## Task
Reproduce the blog post word for word, from "I was thinking of" up to and including "be going through.".

Source passage: Begin

You Never Know

by adustyframe ~ March 16th, 2015

Our little guy loves to talk and has been copying us lately saying, “You never know!” He’s pretty funny (and cute!)

I was thinking of things we never know the other day and thought it would be a good post.

I thought about the time before anyone knew what was about to happen in our lives. I remember walking through the grocery store feeling so empty and burdened. I thought that no one looking at me would know. They wouldn’t know what we were going through or what I was thinking or feeling.

I used to walk through our house and see our photos and memories lovingly displayed and wonder what anyone would think who came  in. They wouldn’t know what was hanging over us and what we were going to be going through.

There was 16 months between this day and the day Lee went to court. 16 very long months and no one knew but our pastor. During that time, I backed away from responsibilities and I became more and more withdrawn.

Most people didn’t understand and some people were very unkind to me. Looking back on it, perhaps we should have told everyone up front, but we didn’t even know for sure what was going to happen. We were just waiting.

Source passage: End
Entries shown: Begin

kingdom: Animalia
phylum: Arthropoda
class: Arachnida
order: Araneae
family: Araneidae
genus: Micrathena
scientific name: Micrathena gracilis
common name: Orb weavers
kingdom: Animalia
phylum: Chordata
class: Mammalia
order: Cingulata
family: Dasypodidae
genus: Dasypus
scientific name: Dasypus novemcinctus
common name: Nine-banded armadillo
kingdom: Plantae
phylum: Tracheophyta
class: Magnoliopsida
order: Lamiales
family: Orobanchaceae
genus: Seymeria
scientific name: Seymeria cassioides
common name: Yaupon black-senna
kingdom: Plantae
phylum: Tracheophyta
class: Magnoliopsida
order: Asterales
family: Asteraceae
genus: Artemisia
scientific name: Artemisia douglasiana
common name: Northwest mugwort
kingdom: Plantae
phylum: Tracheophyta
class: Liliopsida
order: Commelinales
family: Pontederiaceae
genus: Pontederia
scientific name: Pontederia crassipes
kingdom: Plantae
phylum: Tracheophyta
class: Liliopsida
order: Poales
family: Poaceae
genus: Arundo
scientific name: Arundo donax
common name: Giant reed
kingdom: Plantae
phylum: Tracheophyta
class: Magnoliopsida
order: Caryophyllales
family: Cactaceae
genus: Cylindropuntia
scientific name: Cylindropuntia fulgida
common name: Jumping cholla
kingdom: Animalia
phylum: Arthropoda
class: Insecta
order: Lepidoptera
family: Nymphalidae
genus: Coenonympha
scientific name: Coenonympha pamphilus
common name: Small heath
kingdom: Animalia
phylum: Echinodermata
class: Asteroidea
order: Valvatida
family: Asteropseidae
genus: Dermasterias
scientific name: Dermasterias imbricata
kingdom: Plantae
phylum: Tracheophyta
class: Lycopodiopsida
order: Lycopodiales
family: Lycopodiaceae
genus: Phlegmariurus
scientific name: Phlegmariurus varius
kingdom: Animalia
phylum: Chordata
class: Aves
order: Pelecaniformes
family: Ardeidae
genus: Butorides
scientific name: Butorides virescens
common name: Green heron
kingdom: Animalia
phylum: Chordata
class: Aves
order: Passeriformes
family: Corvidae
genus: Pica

Entries shown: End

## Exercise solution
I was thinking of things we never know the other day and thought it would be a good post.

I thought about the time before anyone knew what was about to happen in our lives. I remember walking through the grocery store feeling so empty and burdened. I thought that no one looking at me would know. They wouldn’t know what we were going through or what I was thinking or feeling.

I used to walk through our house and see our photos and memories lovingly displayed and wonder what anyone would think who came  in. They wouldn’t know what was hanging over us and what we were going to be going through.